### [What you will do]
**A)** From the heart failure text, write out the passage starting at "Figure 5. Case" and ending at "to fluid overload.".
**B)** Answer these questions from the heart failure text:
(i) In Figure 5, what ECF%TBW value does the red line mark?
(ii) Which three measures do the ePVS calculations use?
(iii) What is a potential limitation of the Hakim formula?

### [Provided text]
= Beginning of Section =

Figure 5. Case Study: 87 year-old man with two heart failure readmissions. ECF, extracellular fluid; ICF, intracellular fluid; TBW, total body water; ECF%TBW, extracellular fluid as a percentage of total body water; mg, milligram; po, oral; qd, daily; L, liters; kg, kilograms; BIS, bioimpedance spectroscopy; SNF, skilled nursing facility. The red line at 51% ECF%TBW indicates the transition from elevated fluid volume to fluid overload.
Discussion
Monitoring strategies and development of novel markers to guide HF management remain elusive (30, 31). Current standards of care to assess volume status include monitoring patient weight, physical exam findings, and resolution of symptoms. These methods are often insensitive and may not provide adequate warning of impending decompensation (32). Implanted pulmonary artery pressure monitoring systems have been shown to decrease rates of hospitalization and improve quality of life (33–35), but require an invasive procedure for implantation with associated risks and cost. Accurate tracking of fluid volume fluctuations has been shown to be helpful for the individualized management of diuretic therapy, which remains a cornerstone of HF management (36, 37).
Formulae for calculating estimated plasma volume status (ePVS) have been shown to correlate well with gold-standard radioisotope assay measures of plasma volume (PV). Examples include Strauss' formula (for change in ePVS), Duarte's formula [ePVS = (100 – hematocrit (%) / hemoglobin (g/dL)], and the Hakim formula [ePVS = ((actual PVS – ideal PV) / ideal PV) * 100]. These calculations utilize hematocrit, hemoglobin, and body weight and thereby avoid the complex, costly, and logistically challenging radioisotope quantification of PV. Reliance upon “dry” body weight—which is difficult to measure in the setting of heart and/or kidney failure—is a potential limitation of the Hakim formula. Associations of ePVS with clinical outcomes in heart failure were recently reviewed by Kobayashi et al. (38) who conclude that initial data are encouraging and warrant investigation in adequately powered prospective clinical trials.

= End of Section =

Stored dataset items
= Beginning of Section =

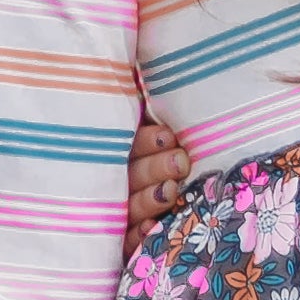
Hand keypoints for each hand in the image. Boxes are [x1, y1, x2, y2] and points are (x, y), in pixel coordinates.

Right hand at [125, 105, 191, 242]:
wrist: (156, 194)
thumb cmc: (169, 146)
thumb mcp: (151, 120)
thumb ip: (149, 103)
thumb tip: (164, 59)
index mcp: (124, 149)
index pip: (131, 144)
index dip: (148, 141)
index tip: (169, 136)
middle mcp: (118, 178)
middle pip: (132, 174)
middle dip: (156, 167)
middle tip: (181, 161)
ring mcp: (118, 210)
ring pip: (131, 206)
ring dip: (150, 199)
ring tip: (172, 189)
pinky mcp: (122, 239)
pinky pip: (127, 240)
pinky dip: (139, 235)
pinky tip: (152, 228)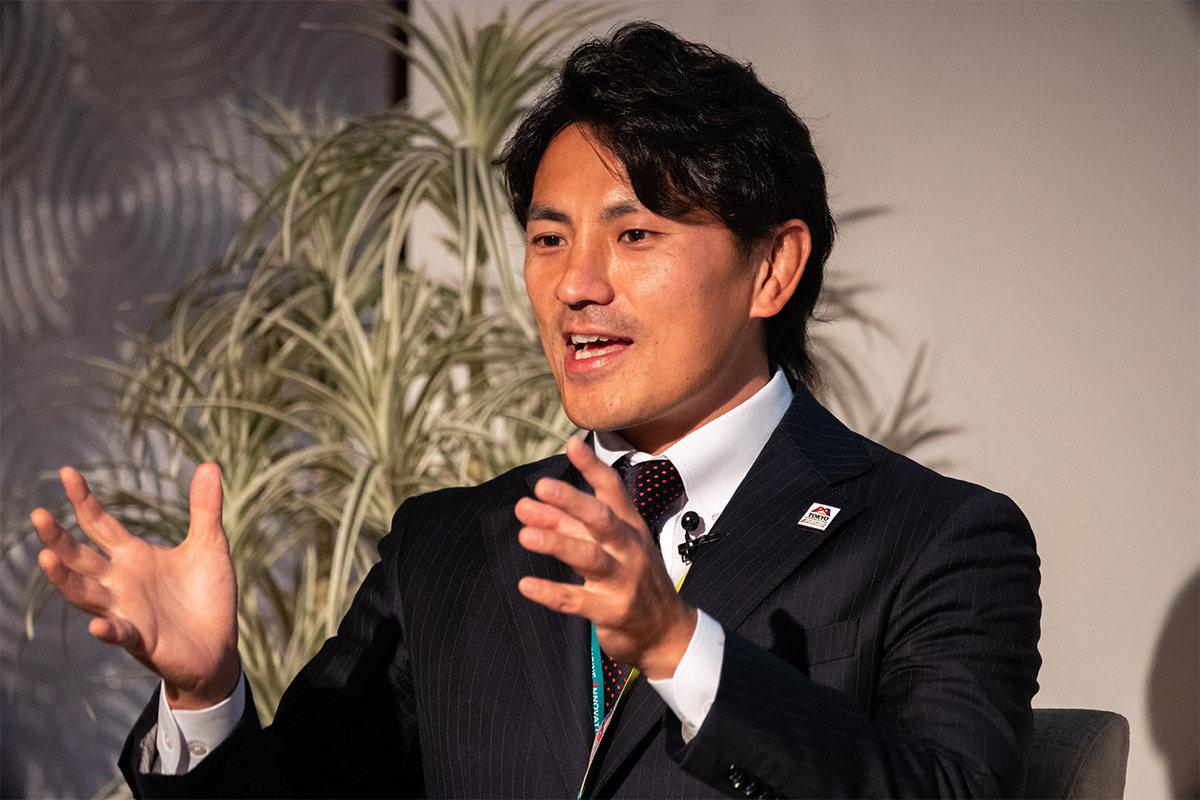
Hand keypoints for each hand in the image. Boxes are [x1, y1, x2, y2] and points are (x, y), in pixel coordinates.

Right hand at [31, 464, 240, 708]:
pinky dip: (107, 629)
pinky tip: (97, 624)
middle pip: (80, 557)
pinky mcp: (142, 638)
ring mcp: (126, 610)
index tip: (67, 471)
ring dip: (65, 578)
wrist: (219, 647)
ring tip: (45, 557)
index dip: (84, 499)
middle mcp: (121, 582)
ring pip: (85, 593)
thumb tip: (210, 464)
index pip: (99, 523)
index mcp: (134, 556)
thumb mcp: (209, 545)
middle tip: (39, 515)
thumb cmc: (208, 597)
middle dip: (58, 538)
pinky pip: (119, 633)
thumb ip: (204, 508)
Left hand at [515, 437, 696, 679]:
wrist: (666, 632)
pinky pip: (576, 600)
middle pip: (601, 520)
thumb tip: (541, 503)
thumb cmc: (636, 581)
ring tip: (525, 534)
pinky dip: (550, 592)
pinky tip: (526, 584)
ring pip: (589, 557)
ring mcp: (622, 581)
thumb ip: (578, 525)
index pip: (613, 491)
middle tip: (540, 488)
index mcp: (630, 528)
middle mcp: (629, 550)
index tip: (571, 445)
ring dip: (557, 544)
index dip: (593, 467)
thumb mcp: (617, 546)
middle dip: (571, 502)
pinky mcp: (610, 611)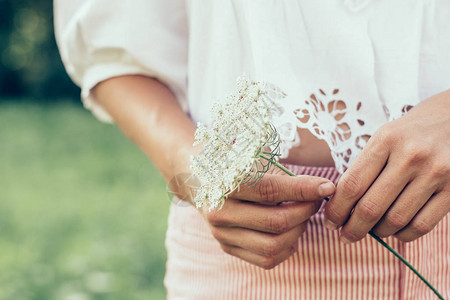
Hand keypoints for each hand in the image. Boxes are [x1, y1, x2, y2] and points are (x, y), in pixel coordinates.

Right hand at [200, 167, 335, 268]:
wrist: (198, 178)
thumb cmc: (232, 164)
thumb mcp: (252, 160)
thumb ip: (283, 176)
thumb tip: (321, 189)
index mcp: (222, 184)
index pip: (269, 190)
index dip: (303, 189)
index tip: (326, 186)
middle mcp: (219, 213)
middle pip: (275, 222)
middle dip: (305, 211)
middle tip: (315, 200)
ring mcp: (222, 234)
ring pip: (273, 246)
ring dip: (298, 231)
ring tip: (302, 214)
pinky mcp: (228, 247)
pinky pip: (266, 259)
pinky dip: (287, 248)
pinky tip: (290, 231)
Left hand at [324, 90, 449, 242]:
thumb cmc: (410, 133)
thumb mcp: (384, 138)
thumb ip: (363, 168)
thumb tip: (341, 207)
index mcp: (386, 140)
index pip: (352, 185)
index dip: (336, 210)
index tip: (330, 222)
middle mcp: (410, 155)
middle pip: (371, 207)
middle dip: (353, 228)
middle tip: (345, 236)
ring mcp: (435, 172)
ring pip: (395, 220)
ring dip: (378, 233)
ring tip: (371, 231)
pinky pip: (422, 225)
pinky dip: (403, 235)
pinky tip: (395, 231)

= End of Section =

### [Responses to the exercise]
**A)**
Figure 5. Case Study: 87 year-old man with two heart failure readmissions. ECF, extracellular fluid; ICF, intracellular fluid; TBW, total body water; ECF%TBW, extracellular fluid as a percentage of total body water; mg, milligram; po, oral; qd, daily; L, liters; kg, kilograms; BIS, bioimpedance spectroscopy; SNF, skilled nursing facility. The red line at 51% ECF%TBW indicates the transition from elevated fluid volume to fluid overload.

**B)**
(i) 51%
(ii) Hematocrit, hemoglobin, and body weight
(iii) Reliance upon "dry" body weight, which is difficult to measure in the setting of heart and/or kidney failure